Background: Digital health is a widely discussed topic in both the lay and professional press. Innovators in this space continue to raise significant funds to develop applications and devices that will change how healthcare is managed in the United States. Wearable devices and mobile health applications are used by up to one third of all American consumers, presenting a key opportunity to give put healthcare into consumers’ hands. However, who will have the biggest role in this space remains to be seen.

Discussion: Technology giants, biopharma firms, and startups all have a chance to take advantage of a new frontier and change the way healthcare interacts with patients. While the entrepreneur tech industry is leading the way, they lack the expertise that big pharma companies have with regulation and healthcare. However, the pharma industry will not be able to continue to tread lightly as startups and large technology companies continue to push innovation in this space. Companies who decide to take stock in this market will have to decide how to interact with the healthcare space in one of three ways: operating within the current system, providing new technology to hospitals and patients via devices, or developing new platforms through which healthcare can be provided via software and applications.

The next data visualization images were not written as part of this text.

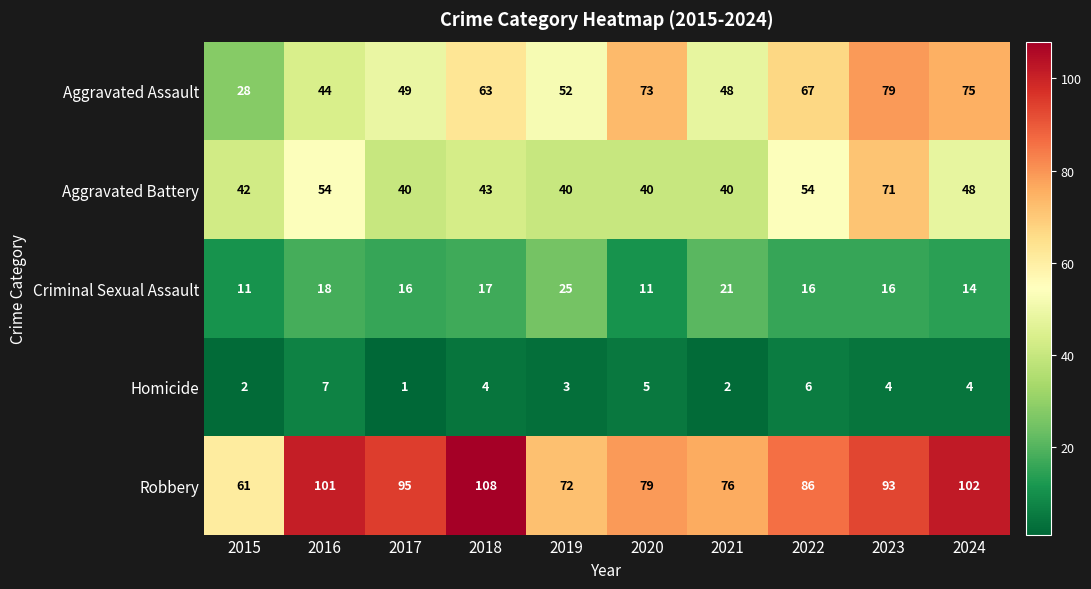

Which series changed the most between 2016 and 2017?

Aggravated Battery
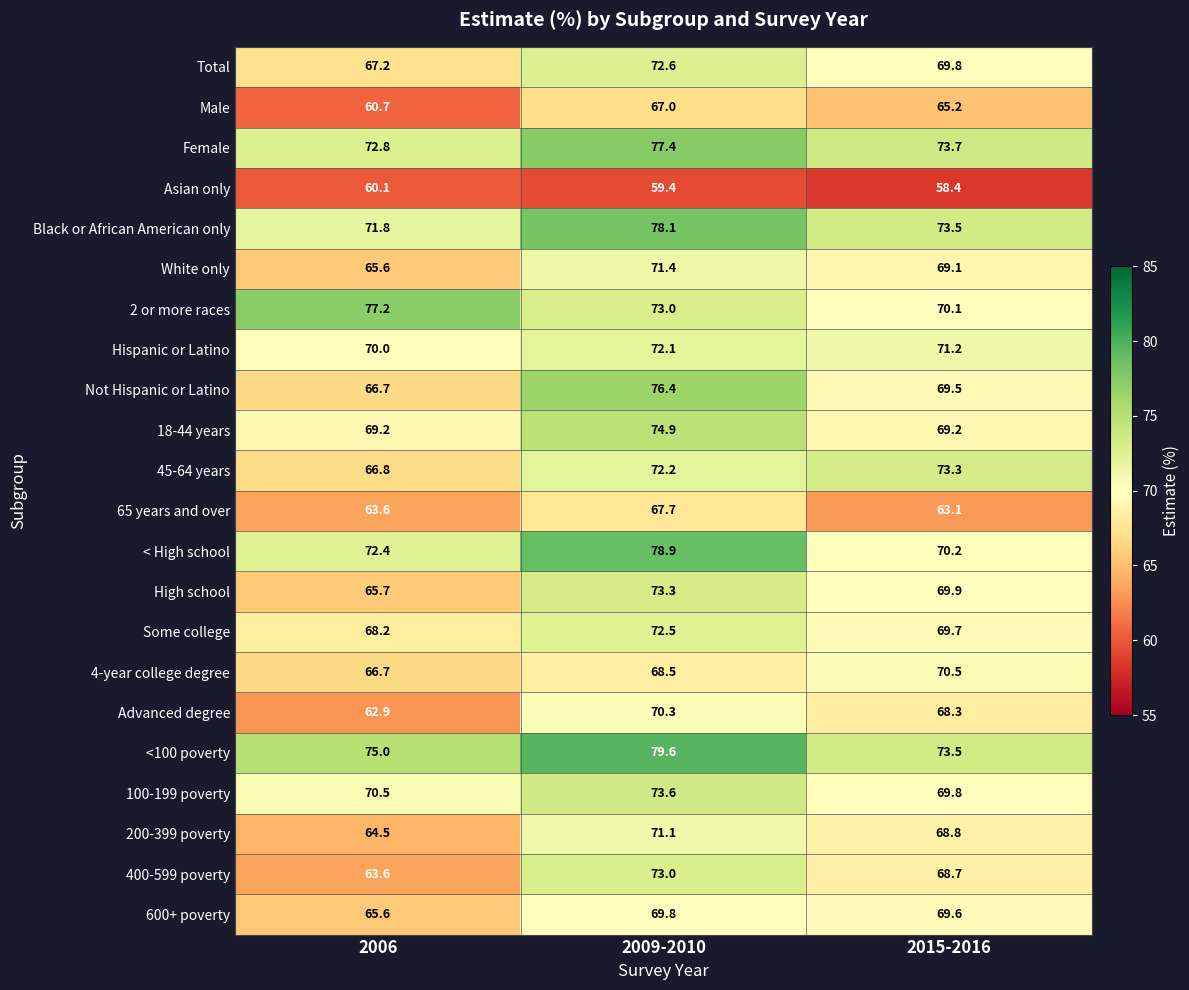

At how many categories does at least one series exceed 73?

3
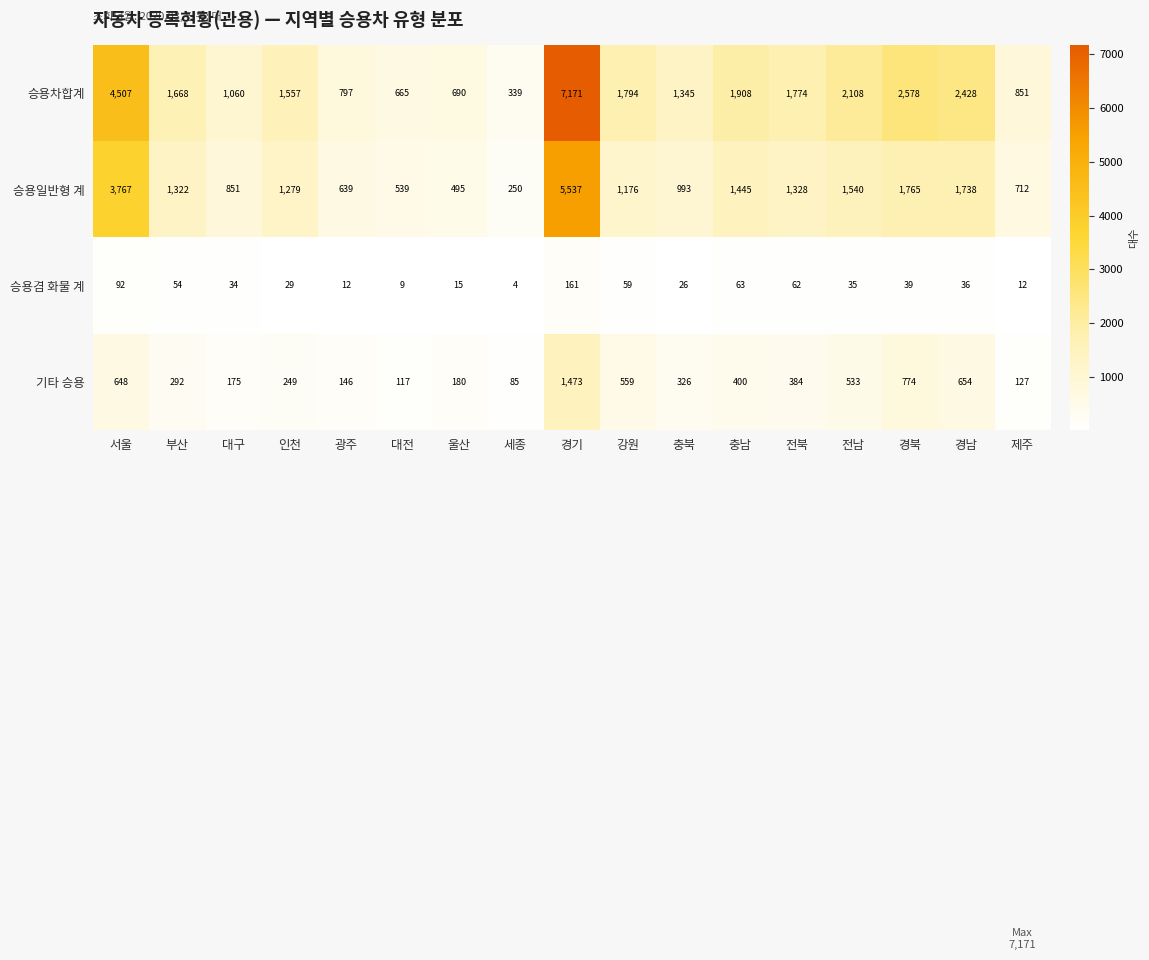

At which label does 승용차합계 reach its minimum?

세종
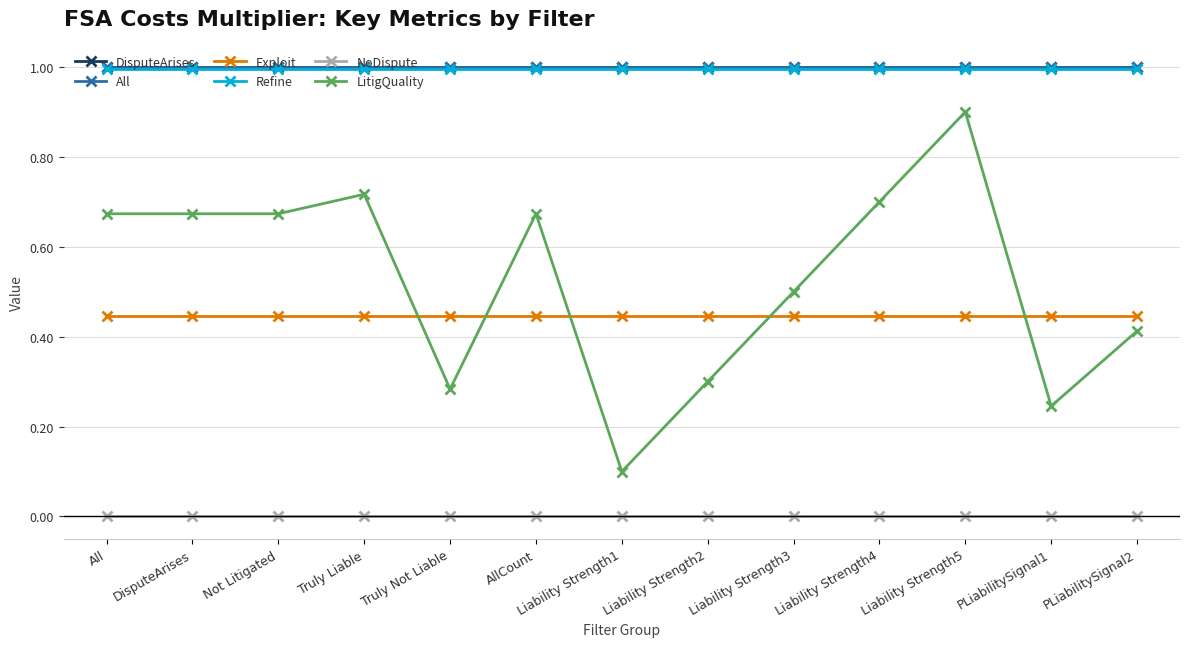

True or false: Refine and All intersect in this chart.

False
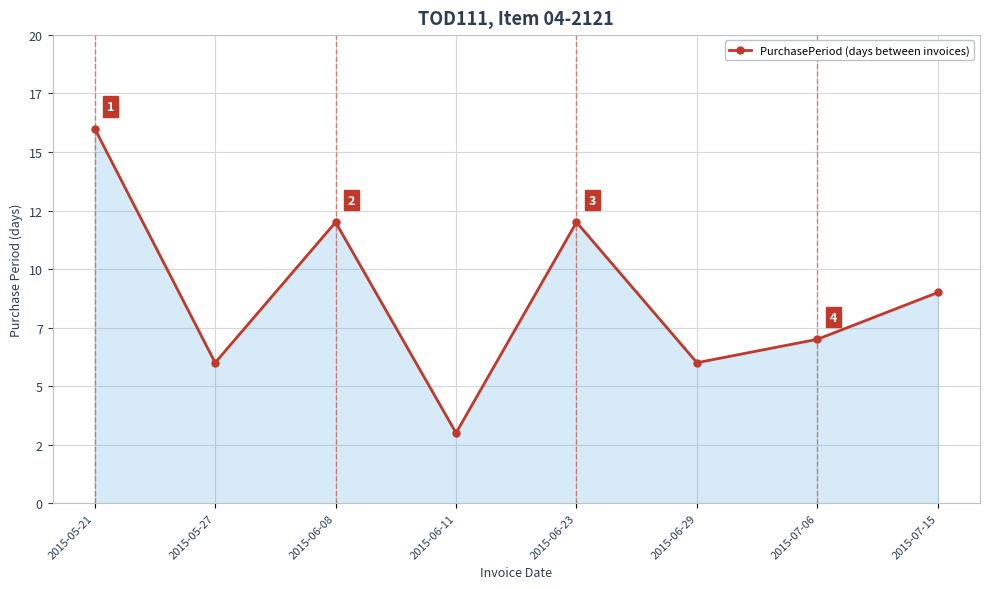

How many points are lower than both their immediate neighbors (excluding endpoints)?

3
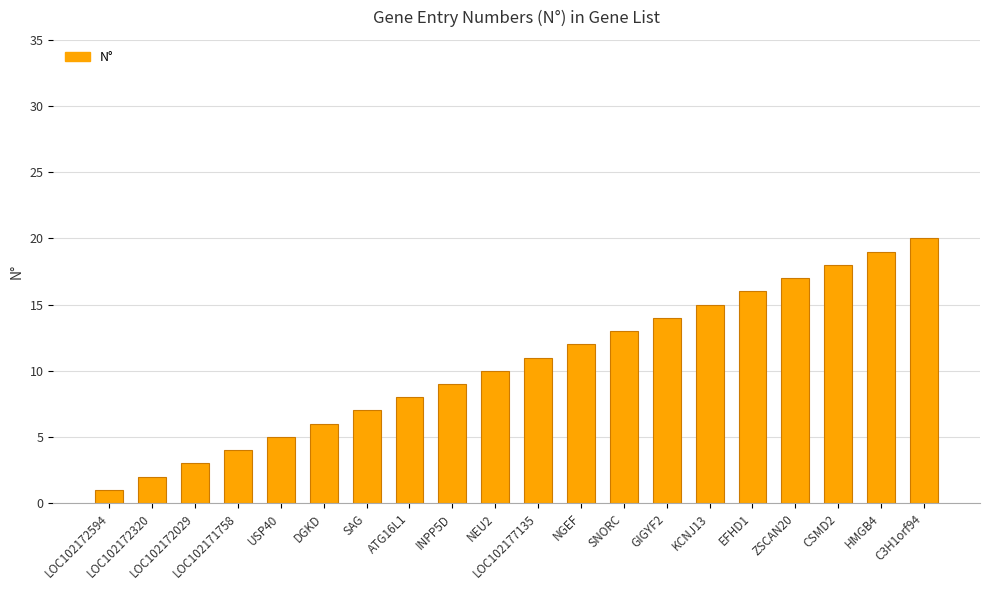

What is the label of the 20th bar from the left?

C3H1orf94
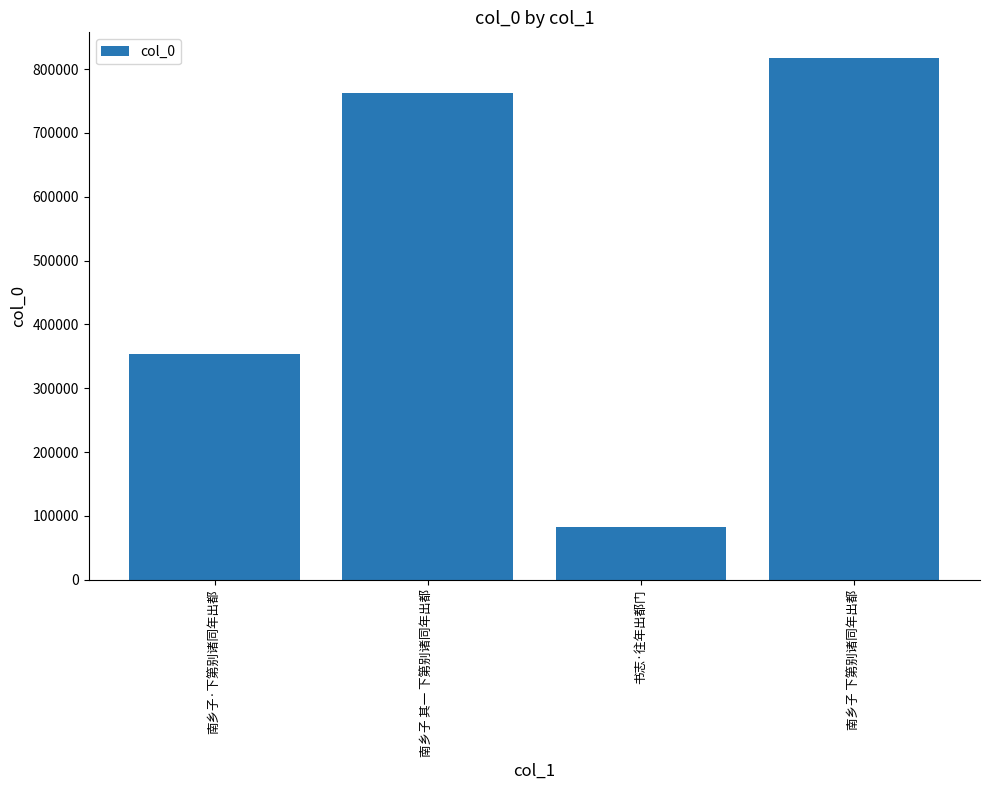

Does the chart contain stacked bars?

No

Conclusion: This article will provide introduction to the digital health market, progress in the regulatory landscape and current state of clinical trials in the digital health space, and discuss the new FDA pre-certification program established in 2017. We conclude with some insights on considerations for entrepreneurs who may be interested in this space.

Keywords: Digital health, healthcare, FDA regulation, clinical trials, pre-market approvals, FDA precertification program.